Cúpula define prioridades da ONU
PUBLICAÇÃO
sexta-feira, 08 de setembro de 2000
France Presse De Nova York 
A maior reunião de líderes da história concluiu ontem com a determinação de modernizar a Organização das Nações Unidas (ONU) para que possa enfrentar os novos flagelos mundiais, o aquecimento do planeta e a Aids, assim como os velhos males da pobreza e da guerra.
A Declaração do Milênio, que descreve a ONU como o indipensável local comum de toda a família humana, foi o último ato de uma Cúpula de três dias na qual estiveram representados 185 membros da organização; 147 por seus chefes de Estado ou de Governo.
O documento diz que os líderes não pouparão esforços para liberar a Humanidade da guerra, da extrema probreza, da ameaça de desastre ambiental e para promover a democracia e o império do direito.
A declaração marca objetivos específicos para salvar milhares de milhões de pobres até o ano 2015:
Reduzir pela metade a proporção da população mundial sem acesso à água potável (atualmente 20%) e que dispõe para viver menos de um dólar por dia (22%).
Assegurar o acesso de todas as crianças à educação primária.
Reduzir em menos de três quartos a taxa de mortalidade materna e em dois terços a de mortalidade infantil.
Deter e reverter o avanço do vírus HIV e fazer frente à Aids, à malária e outras enfermidades.
Fornecer assistência especial aos órfãos da Aids.
A Declaração do Milênio é fixada com uma meta para alcançar até o ano 2020 uma significativa melhoria na vida de pelo menos 100 milhões das pessoas que vivem em bairros pobres.
O secretário-geral da ONU, Kofi Annan, disse que com a moderna tecnologia essas metas são alcançáveis.
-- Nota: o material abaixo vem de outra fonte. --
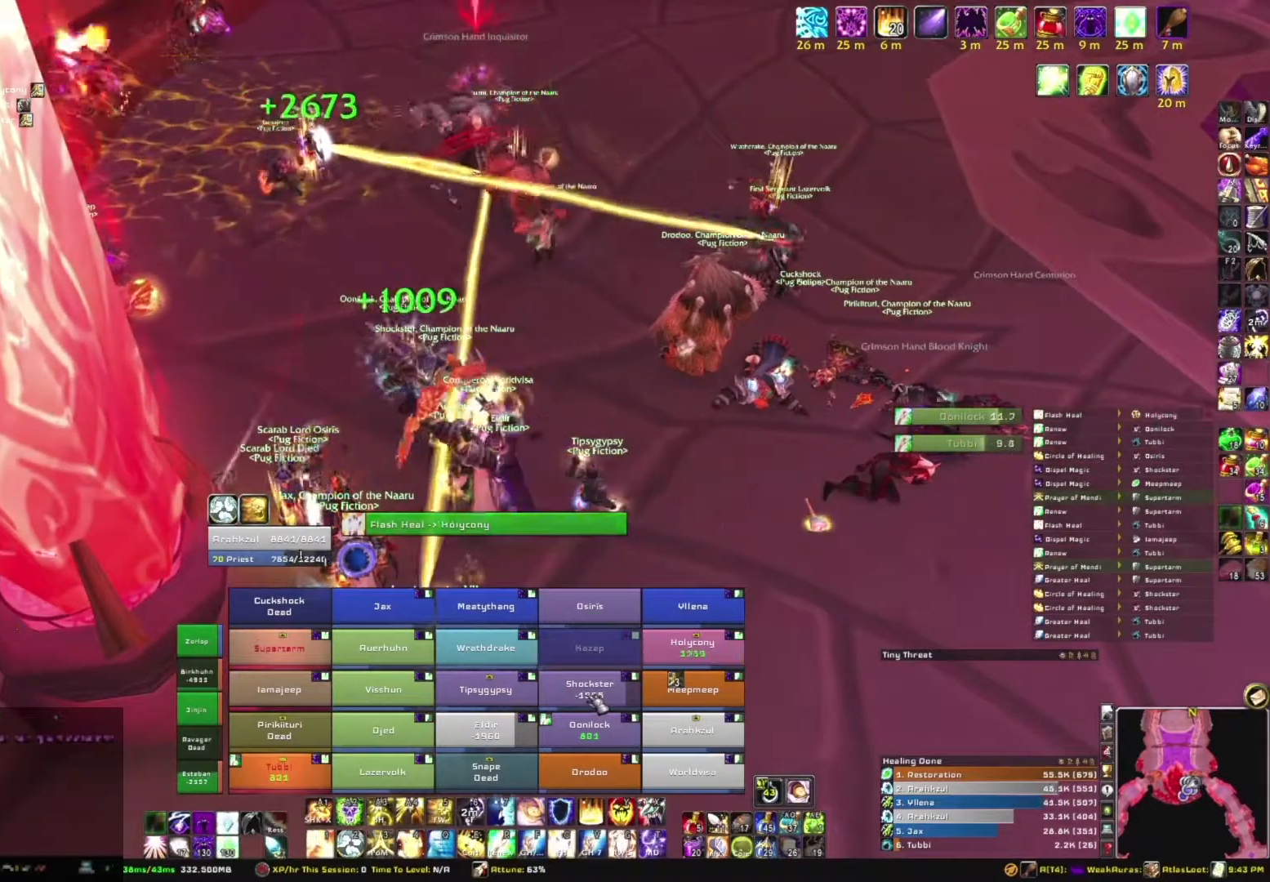
{"keys": [], "mouse": [], "events": [[33, "c", "down"], [200, "c", "up"]]}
Em uma época na qual os seres humanos conhecem o código da vida humana e em segundos podem transmitir seus conhecimentos de um continente a outro, nenhuma mãe pode entender por que seu filho morre de má nutrição ou por doenças que podem ser prevenidas, disse Annan ao inaugurar a Cúpula.
A declaração também promete impulsionar ações contra as ameaças ao ambiente e diz que não serão poupados esforços para promover a democracia e o império da lei.
O documento defende o combate a todas as forças de violência contra a mulher e a implementação da Convenção para a eliminação de qualquer forma de discriminação contra as mulheres. Essa Convenção é um dos 25 instrumentos legais firmados ou ratificados por dezenas de chefes de Estado ou de Governo durante a Cúpula iniciada na quarta-feira, na sede da ONU.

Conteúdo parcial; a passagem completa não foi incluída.